[start]

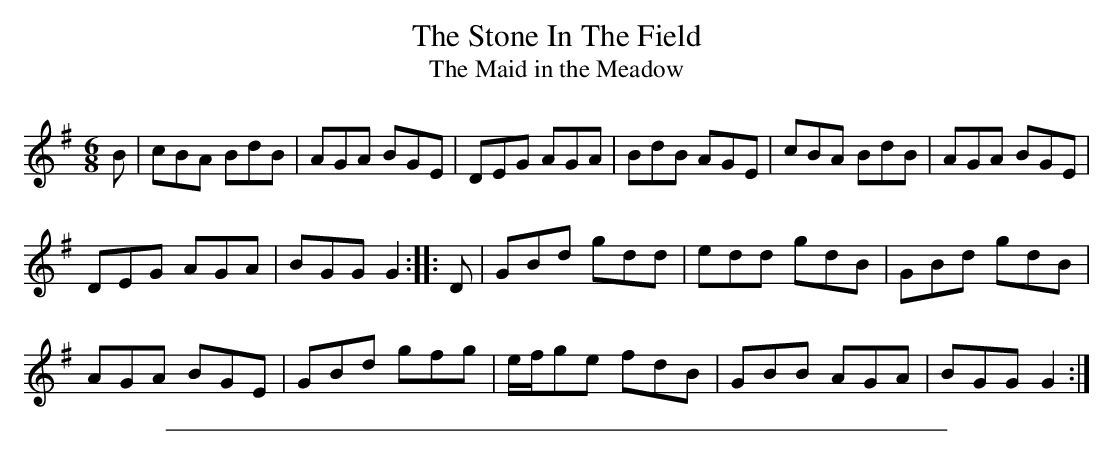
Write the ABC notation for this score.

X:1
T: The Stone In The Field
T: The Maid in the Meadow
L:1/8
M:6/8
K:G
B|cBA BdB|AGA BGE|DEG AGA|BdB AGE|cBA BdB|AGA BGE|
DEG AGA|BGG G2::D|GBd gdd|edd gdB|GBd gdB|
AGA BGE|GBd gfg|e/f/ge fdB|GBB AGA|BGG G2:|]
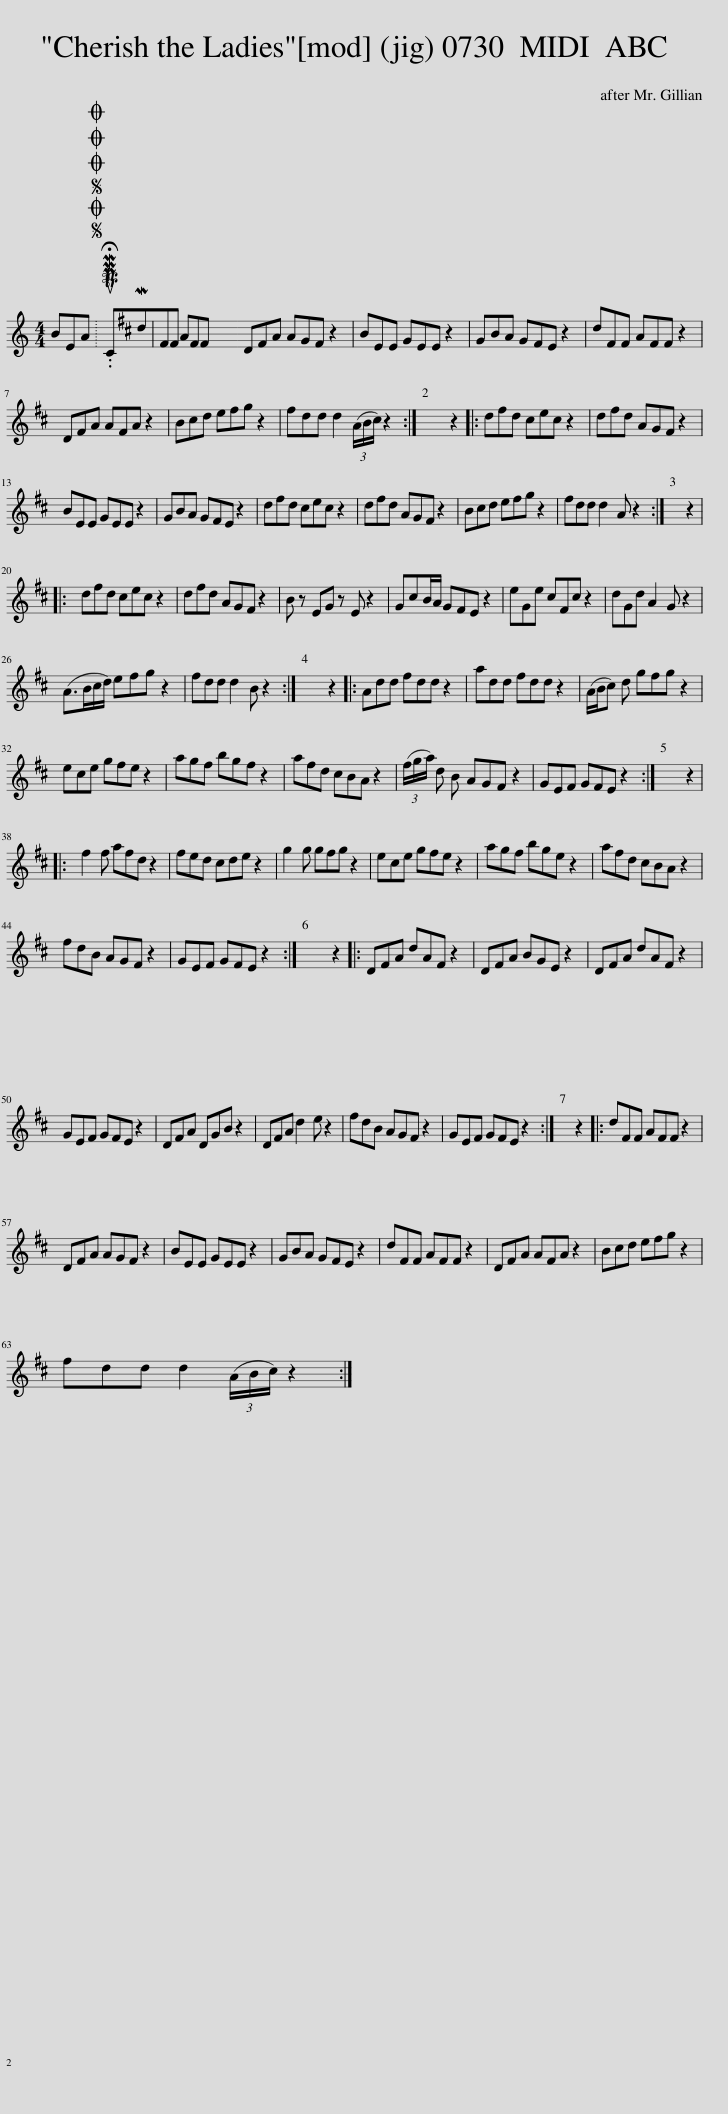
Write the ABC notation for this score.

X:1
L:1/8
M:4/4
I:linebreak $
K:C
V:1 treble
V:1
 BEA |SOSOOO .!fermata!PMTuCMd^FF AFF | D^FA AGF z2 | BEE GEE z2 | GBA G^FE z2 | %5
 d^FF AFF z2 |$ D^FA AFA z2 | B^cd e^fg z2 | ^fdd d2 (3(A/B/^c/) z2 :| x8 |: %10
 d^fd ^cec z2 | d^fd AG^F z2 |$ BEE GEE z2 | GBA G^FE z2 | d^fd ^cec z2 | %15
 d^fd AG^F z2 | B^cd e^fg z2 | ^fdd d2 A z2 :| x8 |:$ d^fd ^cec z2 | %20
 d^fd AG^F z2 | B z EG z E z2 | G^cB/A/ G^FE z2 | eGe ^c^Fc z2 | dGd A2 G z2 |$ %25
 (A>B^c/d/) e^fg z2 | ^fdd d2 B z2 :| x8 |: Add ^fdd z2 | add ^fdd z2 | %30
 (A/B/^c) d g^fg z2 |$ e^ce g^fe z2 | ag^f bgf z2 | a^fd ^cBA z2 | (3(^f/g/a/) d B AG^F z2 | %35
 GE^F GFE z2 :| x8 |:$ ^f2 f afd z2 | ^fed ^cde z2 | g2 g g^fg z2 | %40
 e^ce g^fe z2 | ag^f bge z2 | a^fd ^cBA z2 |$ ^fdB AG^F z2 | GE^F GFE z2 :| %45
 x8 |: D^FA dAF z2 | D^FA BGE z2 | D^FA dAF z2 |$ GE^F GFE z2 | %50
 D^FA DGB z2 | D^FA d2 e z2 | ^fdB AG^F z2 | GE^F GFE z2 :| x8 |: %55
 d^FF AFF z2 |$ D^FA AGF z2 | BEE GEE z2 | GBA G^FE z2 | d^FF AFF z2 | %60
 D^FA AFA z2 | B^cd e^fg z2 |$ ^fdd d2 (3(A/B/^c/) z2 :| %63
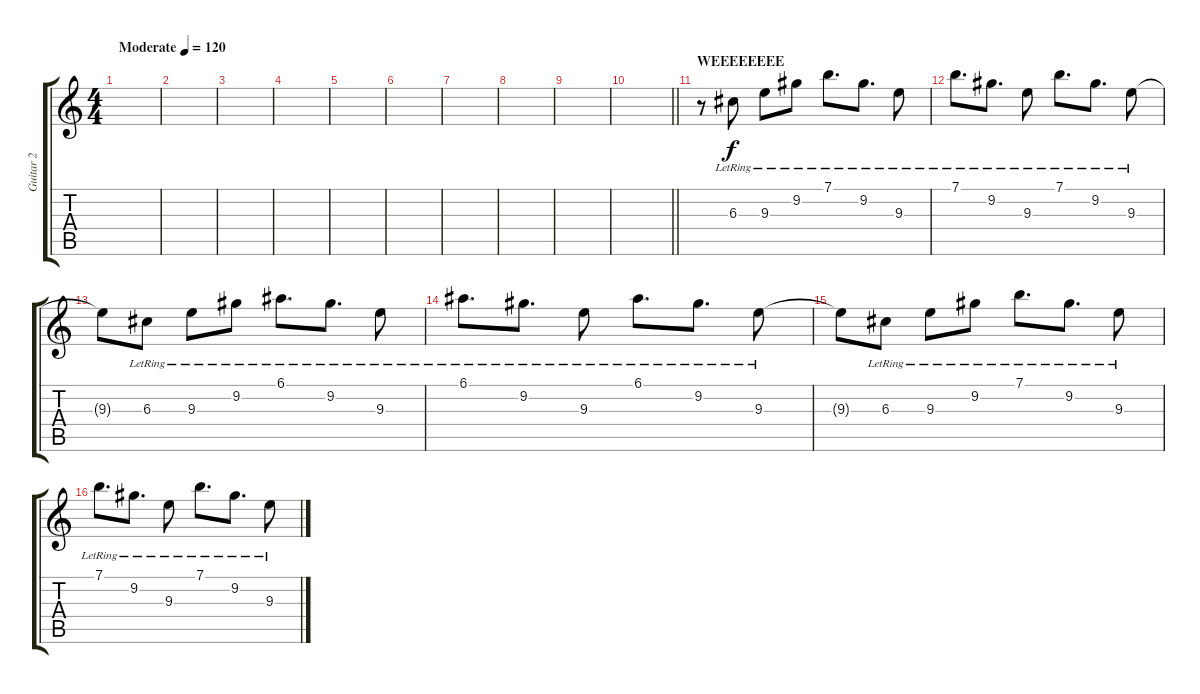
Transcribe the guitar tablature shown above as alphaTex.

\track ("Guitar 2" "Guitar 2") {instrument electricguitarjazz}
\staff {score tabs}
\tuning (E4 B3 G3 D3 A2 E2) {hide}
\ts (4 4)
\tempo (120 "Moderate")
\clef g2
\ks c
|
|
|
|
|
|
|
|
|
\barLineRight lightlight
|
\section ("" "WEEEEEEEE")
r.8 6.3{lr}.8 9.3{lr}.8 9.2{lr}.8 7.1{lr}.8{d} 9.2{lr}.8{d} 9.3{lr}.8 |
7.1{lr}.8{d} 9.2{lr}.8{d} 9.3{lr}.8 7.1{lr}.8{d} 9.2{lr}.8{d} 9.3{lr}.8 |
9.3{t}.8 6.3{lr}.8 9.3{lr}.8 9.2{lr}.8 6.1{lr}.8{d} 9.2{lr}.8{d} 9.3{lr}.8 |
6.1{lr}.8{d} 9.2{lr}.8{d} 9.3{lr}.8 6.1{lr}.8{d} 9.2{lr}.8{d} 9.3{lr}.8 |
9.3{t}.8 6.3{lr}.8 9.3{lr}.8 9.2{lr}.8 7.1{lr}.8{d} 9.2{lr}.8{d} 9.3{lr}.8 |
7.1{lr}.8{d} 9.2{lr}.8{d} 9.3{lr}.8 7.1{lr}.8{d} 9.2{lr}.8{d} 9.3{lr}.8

[end]

> WHAT TO WORK ON: Render every line of the data above as a JSON list of strings, one string per line, leaving out blank lines and the pictures.

> OUTPUT OF THE TASK:
[
  "Write the ABC notation for this score.",
  "X:1",
  "T: The Stone In The Field",
  "T: The Maid in the Meadow",
  "L:1/8",
  "M:6/8",
  "K:G",
  "B|cBA BdB|AGA BGE|DEG AGA|BdB AGE|cBA BdB|AGA BGE|",
  "DEG AGA|BGG G2::D|GBd gdd|edd gdB|GBd gdB|",
  "AGA BGE|GBd gfg|e/f/ge fdB|GBB AGA|BGG G2:|]",
  "Write the ABC notation for this score.",
  "X:1",
  "L:1/8",
  "M:4/4",
  "I:linebreak $",
  "K:C",
  "V:1 treble",
  "V:1",
  " BEA |SOSOOO .!fermata!PMTuCMd^FF AFF | D^FA AGF z2 | BEE GEE z2 | GBA G^FE z2 | %5",
  " d^FF AFF z2 |$ D^FA AFA z2 | B^cd e^fg z2 | ^fdd d2 (3(A/B/^c/) z2 :| x8 |: %10",
  " d^fd ^cec z2 | d^fd AG^F z2 |$ BEE GEE z2 | GBA G^FE z2 | d^fd ^cec z2 | %15",
  " d^fd AG^F z2 | B^cd e^fg z2 | ^fdd d2 A z2 :| x8 |:$ d^fd ^cec z2 | %20",
  " d^fd AG^F z2 | B z EG z E z2 | G^cB/A/ G^FE z2 | eGe ^c^Fc z2 | dGd A2 G z2 |$ %25",
  " (A>B^c/d/) e^fg z2 | ^fdd d2 B z2 :| x8 |: Add ^fdd z2 | add ^fdd z2 | %30",
  " (A/B/^c) d g^fg z2 |$ e^ce g^fe z2 | ag^f bgf z2 | a^fd ^cBA z2 | (3(^f/g/a/) d B AG^F z2 | %35",
  " GE^F GFE z2 :| x8 |:$ ^f2 f afd z2 | ^fed ^cde z2 | g2 g g^fg z2 | %40",
  " e^ce g^fe z2 | ag^f bge z2 | a^fd ^cBA z2 |$ ^fdB AG^F z2 | GE^F GFE z2 :| %45",
  " x8 |: D^FA dAF z2 | D^FA BGE z2 | D^FA dAF z2 |$ GE^F GFE z2 | %50",
  " D^FA DGB z2 | D^FA d2 e z2 | ^fdB AG^F z2 | GE^F GFE z2 :| x8 |: %55",
  " d^FF AFF z2 |$ D^FA AGF z2 | BEE GEE z2 | GBA G^FE z2 | d^FF AFF z2 | %60",
  " D^FA AFA z2 | B^cd e^fg z2 |$ ^fdd d2 (3(A/B/^c/) z2 :| %63",
  "Transcribe the guitar tablature shown above as alphaTex.",
  "\\track (\"Guitar 2\" \"Guitar 2\") {instrument electricguitarjazz}",
  "\\staff {score tabs}",
  "\\tuning (E4 B3 G3 D3 A2 E2) {hide}",
  "\\ts (4 4)",
  "\\tempo (120 \"Moderate\")",
  "\\clef g2",
  "\\ks c",
  "|",
  "|",
  "|",
  "|",
  "|",
  "|",
  "|",
  "|",
  "|",
  "\\barLineRight lightlight",
  "|",
  "\\section (\"\" \"WEEEEEEEE\")",
  "r.8 6.3{lr}.8 9.3{lr}.8 9.2{lr}.8 7.1{lr}.8{d} 9.2{lr}.8{d} 9.3{lr}.8 |",
  "7.1{lr}.8{d} 9.2{lr}.8{d} 9.3{lr}.8 7.1{lr}.8{d} 9.2{lr}.8{d} 9.3{lr}.8 |",
  "9.3{t}.8 6.3{lr}.8 9.3{lr}.8 9.2{lr}.8 6.1{lr}.8{d} 9.2{lr}.8{d} 9.3{lr}.8 |",
  "6.1{lr}.8{d} 9.2{lr}.8{d} 9.3{lr}.8 6.1{lr}.8{d} 9.2{lr}.8{d} 9.3{lr}.8 |",
  "9.3{t}.8 6.3{lr}.8 9.3{lr}.8 9.2{lr}.8 7.1{lr}.8{d} 9.2{lr}.8{d} 9.3{lr}.8 |",
  "7.1{lr}.8{d} 9.2{lr}.8{d} 9.3{lr}.8 7.1{lr}.8{d} 9.2{lr}.8{d} 9.3{lr}.8"
]